→ Task 1:
In the editorial on the magazine's thousandth issue, which thinker's ideas are credited with evoking the fact that each person is granted only their own time to live?
→ Task 2:
Pick up the editorial on the magazine's thousandth issue after its last sentence and continue it.

→ Document extract:

*** Begin section ***

Our magazine is getting ready to celebrate the extraordinary and coveted publication of its one thousandth issue. The event comes as a truly unique opportunity to reconsider the epic cavalcade achieved by this glorious publication. For close on a century now, it has been covering the history of human habitation and our next issue will be especially conceived to mark this landmark occasion. It will also spur us on to keep up the good work, in the certainty, moreover, that we are now at a very important stage in people’s lives, a point where things can once again be changed in a big way.
Indeed this is now possible. We have several times paused to consider a circumstance of our lives to which, unfortunately, little attention is paid: that every human being is granted only their own time to live, a time forced upon them, the only one that belongs to them and to which they also belong. This circumstance, superbly evoked and described in the thinking of Ortega y Gasset, in its evidence and its being definitive and unappealable, for the lives of all humankind, has in fact been neglected and forgotten by humanity itself. It has not been taken into proper consideration. This circumstance being an established, incontrovertible and unalterable fact, it may perhaps be right not to attach too much importance to it and therefore to take it for what it is. Nevertheless we think it would be a mistake not to treat it as a subject of reflection. In this way, we can draw on it for elements that may be of use to our actions and lives.
We are now close to a change deemed by all to be necessary and no longer deferrable
Likewise however, a reflection on the time, the time granted us to live, our time, compared to the whole long time of humanity, might help us to situate our actions within a perspective better attuned to our own lives, as adequately and appropriately as possible. If we think of our time as being precisely situated between a time past and a future time, and not as an autonomous entity in itself, we can for example begin to choose and select with a heightened awareness the courses of action to be followed today; setting store by what our past can best suggest as possible answers to benefit our present, but in such a way as not to hinder our future.
In our coverage of these topics here in this magazine, we have often complained of having to live in a period of time characterised by a veritable system of life, rooted and deeply consolidated now internationally: a system that prevents any real change. Only outwardly free and hospitable, it is in reality a closed and sectarian system. It seems even not to be hostile to change, whereas on the contrary it continues to churn out an old and worn-out consumer recipe: that of newness for newness’ sake.

*** End section ***

→ Exercise data:
*** Begin section ***

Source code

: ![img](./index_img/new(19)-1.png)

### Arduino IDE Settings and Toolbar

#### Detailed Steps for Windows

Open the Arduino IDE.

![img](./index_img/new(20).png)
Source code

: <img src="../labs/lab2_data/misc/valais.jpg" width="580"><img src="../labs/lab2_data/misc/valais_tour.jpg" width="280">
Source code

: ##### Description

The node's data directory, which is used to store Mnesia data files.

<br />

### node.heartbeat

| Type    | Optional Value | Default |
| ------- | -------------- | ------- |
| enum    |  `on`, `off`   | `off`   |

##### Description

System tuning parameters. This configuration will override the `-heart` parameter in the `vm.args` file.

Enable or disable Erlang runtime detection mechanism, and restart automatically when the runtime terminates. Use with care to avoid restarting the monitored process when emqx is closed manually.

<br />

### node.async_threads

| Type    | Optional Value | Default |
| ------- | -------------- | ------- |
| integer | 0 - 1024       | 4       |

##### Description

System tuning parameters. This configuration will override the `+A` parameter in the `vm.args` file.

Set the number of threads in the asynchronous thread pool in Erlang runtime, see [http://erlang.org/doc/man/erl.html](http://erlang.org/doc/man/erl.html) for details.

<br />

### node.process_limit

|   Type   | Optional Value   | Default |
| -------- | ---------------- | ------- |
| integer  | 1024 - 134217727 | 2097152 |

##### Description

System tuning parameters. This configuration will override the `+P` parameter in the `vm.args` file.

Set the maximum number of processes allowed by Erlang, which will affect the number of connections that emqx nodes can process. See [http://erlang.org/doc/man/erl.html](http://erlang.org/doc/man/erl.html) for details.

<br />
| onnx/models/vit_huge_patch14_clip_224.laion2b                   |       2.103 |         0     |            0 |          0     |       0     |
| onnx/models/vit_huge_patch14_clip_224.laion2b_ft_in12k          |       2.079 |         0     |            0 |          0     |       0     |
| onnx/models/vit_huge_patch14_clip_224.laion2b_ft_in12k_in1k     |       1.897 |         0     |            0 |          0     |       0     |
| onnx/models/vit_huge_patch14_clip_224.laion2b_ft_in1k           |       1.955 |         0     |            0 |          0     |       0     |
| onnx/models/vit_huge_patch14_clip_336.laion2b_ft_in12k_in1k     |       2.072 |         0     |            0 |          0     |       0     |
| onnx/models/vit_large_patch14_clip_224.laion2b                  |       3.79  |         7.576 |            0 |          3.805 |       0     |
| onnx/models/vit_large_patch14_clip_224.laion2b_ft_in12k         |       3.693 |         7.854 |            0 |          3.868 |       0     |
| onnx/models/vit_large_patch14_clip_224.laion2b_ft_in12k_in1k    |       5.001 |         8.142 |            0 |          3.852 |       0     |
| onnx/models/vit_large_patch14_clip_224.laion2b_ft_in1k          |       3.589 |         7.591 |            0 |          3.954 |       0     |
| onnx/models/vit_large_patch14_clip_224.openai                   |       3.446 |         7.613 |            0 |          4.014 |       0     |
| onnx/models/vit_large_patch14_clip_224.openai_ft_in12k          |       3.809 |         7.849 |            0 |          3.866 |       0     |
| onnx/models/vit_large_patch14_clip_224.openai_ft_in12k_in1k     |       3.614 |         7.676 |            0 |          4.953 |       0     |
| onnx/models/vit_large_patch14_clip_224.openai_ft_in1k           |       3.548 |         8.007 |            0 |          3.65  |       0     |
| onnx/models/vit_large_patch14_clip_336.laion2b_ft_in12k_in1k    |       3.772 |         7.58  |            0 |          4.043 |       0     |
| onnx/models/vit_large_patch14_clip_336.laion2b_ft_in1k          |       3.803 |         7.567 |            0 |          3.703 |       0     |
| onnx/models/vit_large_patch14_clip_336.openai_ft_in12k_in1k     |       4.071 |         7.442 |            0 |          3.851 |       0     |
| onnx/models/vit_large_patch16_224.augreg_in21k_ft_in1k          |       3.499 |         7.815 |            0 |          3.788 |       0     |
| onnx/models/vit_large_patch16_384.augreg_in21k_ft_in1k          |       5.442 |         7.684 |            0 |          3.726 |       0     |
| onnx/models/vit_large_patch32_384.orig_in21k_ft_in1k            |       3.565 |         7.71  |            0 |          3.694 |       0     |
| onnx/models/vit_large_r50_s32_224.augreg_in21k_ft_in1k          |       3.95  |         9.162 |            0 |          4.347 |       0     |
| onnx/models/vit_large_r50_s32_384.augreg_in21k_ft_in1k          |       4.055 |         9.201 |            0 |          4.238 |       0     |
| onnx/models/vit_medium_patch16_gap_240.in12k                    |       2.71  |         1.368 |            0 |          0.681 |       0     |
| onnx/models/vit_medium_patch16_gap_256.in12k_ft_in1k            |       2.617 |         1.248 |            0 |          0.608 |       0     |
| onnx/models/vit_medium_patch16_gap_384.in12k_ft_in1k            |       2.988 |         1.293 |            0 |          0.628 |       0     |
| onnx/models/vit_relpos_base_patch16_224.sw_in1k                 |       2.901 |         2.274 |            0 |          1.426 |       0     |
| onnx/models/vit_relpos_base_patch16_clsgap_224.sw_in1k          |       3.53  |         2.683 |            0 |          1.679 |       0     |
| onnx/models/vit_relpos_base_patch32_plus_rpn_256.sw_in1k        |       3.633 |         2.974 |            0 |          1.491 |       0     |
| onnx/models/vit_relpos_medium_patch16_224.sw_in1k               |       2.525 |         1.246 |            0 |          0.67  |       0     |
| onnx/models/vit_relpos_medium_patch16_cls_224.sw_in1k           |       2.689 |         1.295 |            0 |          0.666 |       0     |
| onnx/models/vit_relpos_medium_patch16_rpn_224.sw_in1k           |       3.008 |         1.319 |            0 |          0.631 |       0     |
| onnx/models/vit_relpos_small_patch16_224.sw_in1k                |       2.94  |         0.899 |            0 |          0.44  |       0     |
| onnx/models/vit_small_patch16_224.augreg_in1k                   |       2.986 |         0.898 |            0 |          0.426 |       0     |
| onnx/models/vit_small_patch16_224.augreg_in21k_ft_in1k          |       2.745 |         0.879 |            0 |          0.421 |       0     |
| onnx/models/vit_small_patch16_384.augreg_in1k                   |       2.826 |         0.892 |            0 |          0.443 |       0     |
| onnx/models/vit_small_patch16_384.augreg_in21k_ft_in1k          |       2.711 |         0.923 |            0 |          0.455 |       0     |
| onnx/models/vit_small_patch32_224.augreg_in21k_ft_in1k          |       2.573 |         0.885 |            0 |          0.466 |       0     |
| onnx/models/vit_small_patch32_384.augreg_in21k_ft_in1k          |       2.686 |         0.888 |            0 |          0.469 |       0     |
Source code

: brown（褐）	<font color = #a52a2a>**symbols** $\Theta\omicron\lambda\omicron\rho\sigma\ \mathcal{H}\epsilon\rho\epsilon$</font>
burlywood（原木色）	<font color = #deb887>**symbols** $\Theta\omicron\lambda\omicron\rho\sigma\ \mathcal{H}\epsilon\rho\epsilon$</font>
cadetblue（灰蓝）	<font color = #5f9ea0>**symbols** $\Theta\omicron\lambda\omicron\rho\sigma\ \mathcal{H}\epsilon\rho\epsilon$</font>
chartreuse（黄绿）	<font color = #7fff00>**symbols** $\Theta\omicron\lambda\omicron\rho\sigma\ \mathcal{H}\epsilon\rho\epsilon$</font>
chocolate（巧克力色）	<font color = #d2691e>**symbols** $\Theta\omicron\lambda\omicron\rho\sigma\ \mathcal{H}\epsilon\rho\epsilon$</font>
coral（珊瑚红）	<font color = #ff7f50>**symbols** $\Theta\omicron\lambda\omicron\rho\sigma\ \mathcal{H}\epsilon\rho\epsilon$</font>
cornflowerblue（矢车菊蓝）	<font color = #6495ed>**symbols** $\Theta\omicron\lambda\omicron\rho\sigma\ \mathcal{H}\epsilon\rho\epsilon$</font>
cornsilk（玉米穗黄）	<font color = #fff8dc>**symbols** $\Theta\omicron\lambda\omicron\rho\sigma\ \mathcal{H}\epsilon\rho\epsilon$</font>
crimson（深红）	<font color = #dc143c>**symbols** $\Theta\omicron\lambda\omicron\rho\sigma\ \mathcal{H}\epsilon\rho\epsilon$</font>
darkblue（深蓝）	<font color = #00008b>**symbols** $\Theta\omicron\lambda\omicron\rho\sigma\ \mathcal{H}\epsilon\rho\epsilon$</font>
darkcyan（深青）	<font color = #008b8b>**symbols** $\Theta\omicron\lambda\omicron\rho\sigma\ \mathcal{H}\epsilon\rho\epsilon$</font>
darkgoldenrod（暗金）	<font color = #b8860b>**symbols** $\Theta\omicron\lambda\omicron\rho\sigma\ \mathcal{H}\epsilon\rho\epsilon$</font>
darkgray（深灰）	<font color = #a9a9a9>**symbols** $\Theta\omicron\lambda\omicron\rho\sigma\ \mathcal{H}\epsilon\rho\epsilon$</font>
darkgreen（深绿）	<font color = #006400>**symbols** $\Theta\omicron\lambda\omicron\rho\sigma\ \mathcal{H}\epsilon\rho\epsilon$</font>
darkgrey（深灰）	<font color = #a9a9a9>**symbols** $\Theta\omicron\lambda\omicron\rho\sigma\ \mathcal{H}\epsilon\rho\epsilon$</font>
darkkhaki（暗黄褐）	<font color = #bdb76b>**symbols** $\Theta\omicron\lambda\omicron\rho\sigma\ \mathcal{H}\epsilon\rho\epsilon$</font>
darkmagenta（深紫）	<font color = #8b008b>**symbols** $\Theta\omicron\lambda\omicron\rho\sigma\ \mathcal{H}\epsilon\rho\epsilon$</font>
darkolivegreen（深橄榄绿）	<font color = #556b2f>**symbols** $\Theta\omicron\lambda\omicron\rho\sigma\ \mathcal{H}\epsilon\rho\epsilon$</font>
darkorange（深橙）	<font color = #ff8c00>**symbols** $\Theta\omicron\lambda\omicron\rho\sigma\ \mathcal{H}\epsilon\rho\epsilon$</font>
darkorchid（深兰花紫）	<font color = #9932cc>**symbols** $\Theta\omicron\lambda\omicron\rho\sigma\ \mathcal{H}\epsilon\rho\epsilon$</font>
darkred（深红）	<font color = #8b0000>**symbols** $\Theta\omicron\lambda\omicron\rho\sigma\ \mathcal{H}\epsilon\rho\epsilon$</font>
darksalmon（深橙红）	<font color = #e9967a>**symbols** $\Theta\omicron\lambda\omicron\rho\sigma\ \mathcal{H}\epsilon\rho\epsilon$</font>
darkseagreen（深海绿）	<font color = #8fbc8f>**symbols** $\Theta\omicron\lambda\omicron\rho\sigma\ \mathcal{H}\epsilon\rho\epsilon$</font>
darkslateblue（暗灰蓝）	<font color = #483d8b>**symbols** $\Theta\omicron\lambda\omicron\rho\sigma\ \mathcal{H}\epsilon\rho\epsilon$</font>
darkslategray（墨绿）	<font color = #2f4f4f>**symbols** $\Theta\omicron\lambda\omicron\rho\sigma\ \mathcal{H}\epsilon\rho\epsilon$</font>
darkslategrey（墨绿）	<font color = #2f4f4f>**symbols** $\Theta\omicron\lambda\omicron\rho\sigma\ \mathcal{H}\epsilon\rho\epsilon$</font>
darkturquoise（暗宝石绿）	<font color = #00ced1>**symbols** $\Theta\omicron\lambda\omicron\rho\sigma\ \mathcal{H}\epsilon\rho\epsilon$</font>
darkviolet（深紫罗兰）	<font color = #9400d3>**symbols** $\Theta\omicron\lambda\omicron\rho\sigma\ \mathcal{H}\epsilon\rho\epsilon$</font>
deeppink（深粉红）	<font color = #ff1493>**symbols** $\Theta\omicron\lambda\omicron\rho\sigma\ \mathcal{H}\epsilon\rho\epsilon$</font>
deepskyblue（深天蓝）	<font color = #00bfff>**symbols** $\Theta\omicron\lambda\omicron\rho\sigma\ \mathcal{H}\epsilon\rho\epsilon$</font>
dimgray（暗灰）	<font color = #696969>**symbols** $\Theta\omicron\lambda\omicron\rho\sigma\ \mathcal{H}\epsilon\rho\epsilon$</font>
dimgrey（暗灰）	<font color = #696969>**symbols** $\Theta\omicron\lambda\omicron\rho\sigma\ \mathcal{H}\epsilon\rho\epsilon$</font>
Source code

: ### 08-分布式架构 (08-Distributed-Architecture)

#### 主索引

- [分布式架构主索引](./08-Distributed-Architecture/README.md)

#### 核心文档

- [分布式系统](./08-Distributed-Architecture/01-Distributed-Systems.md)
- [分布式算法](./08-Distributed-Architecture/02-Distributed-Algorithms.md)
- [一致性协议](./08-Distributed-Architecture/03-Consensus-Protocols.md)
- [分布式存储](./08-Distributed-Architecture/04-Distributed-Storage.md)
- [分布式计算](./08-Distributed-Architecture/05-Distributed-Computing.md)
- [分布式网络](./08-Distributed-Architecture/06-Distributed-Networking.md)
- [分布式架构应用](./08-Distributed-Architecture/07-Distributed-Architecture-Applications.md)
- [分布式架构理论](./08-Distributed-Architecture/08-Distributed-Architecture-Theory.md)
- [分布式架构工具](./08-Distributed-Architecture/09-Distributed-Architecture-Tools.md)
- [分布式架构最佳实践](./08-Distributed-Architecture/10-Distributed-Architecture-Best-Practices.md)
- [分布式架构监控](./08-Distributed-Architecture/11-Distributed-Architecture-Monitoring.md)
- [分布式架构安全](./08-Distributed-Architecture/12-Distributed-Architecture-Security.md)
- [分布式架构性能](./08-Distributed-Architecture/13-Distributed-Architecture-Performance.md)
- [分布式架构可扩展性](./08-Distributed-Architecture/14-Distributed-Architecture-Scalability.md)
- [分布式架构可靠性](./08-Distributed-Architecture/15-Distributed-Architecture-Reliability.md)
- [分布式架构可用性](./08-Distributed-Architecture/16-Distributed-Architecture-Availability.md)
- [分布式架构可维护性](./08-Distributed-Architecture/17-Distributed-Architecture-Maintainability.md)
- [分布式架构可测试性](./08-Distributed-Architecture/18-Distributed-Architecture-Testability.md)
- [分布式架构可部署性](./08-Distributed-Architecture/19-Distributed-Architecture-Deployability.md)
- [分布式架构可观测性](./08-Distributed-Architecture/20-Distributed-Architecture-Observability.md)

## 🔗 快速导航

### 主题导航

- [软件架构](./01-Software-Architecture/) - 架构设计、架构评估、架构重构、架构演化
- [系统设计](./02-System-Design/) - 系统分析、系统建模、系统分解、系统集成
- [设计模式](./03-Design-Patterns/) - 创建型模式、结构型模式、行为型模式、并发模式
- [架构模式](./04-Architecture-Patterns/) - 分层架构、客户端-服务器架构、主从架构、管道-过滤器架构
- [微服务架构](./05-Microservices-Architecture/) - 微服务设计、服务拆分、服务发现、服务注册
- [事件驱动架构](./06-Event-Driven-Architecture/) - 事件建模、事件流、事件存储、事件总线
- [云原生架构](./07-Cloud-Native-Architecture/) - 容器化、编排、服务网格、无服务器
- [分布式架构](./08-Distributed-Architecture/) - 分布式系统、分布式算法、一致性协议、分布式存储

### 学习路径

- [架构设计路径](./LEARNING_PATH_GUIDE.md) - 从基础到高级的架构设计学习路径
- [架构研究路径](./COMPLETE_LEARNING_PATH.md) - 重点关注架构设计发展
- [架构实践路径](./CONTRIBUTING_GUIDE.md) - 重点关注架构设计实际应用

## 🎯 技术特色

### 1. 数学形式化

*** End section ***

→ Task output 1:
Ortega y Gasset

→ Task output 2:
A system, by definition, cannot be reformed, except to a minimal extent and never in its essence
To go back now to the disciplines that concern us, the ones that deal with habitation, we feel the need to act in order to get out of the contemporary deadlock. Since we do not wish to deceive ourselves, we know well that these actions can only come from those who stand as aloof as they possibly can from the system, from those least embroiled in it. And from this point of view the “young” are certainly the best suited to that purpose.
It is precisely the younger generations that can spearhead the demand for change. They and only they can bring about that upsurge needed to spark a renewal. Only their impact, their wishes and future hopes, can trigger processes capable of blazing a new trail. So there will be trouble if this does not come true. If this longing for change were left in the hands of the ruling systems and consolidated powers, of the situation as it is today, the result would be a catastrophe. Indeed we already have warning signs of what might happen.
But unfortunately they would be compelled to do so with “clipped wings” – as Vittorio Gregotti so aptly wrote some time ago on the subject; and indeed those wings are increasingly clipped, in what seems like a never-ending motion. Thus the young are prevented from being truly young. As a result, they are forced to fix their attention wholly and only on the “moment” of their being, falling easy victims to the miscellaneous consumer-technological ideologies that crowd our contemporaneity.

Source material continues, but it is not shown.